Он достал блокнот и к записи «25 октября. Окружены на болоте» добавил: «26 октября. С рассветом немцы начали мин. обстрел. Ждём атаки». Затем он аккуратно, трубочкой, свернул блокнот и запрятал поглубже под шинель.
Снова шумно выплеснулась к небу вода. Заржали, чуя беду, лошади.
Большая «голландка», порвав верёвку, который была привязана к телеге, и звеня колокольцем, бросилась в топь в поисках спасения.
Началось!..
Партизаны, забравшись в окопы, всматривались в плавающий над болотом туман. Гонта снял кожаную куртку и набросил на свой МГ, чтоб не засыпало землёй.
— Наугад бьют, — сказал Топорков. — Вот туман разойдётся, начнут накрывать.

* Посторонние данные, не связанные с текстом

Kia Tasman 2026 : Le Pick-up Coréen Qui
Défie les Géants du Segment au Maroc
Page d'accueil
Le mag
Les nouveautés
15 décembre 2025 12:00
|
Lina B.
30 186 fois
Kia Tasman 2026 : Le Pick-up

— Торопятся, — буркнул Андреев. — В болоте сидят, в холоде.
Ещё одна мина разорвалась перед островком, и комок мокрого мха шлёпнулся прямо на пилотку Лёвушкину. Разведчик смахнул его ладонью, как надоедливую муху.
— Они там грелками греются, — сказал Лёвушкин. — Химическими. Такой пакетик, вроде бандерольки… — Он говорил, чтобы заглушить страх, а глаза оставались тоскливыми, злыми, ожидающими. — …Сядешь голым задом на такую грелку, воды в рот наберёшь и кипишь, как чайник.
Снова грохнуло, на этот раз ближе. Бертолет, закусив губу, следил за болотом, за тем, как, освобождаясь от тумана, выплывают чёрные, с изломанными паучьими лапами коряги. Галина, поймав на секунду его взгляд, улыбнулась ему в ответ, но невесёлой была эта улыбка.
Распряжённые лошади сгрудились около телеги, на которой лежал Степан.
— Дед! — крикнул ездовой Андрееву. — Коней хоть в болото загнать, ведь одной миной забьют… А, дед?
Старик обернулся. Но внимание его привлекли не вздрагивающие лошади, а пегая корова, неумолчно звеневшая колокольцем-«болтуном». Андреев застыл с винтовкой в руке; он напряжённо, приподняв бородку, всматривался в топь позади острова.
«Голландка», успевшая безошибочным инстинктом осознать, что встреченные ею люди не могут защитить от воющей и грохочущей смерти, барахталась теперь среди зыбкого травяного ковра, как раз в том месте, где вчера Андреев делал свои безуспешные промеры. Вытягивая мощную шею, отметая мордой листья белокрыльника, она рвалась вперёд, а вслед за ней пыталась пробиться и тёлка.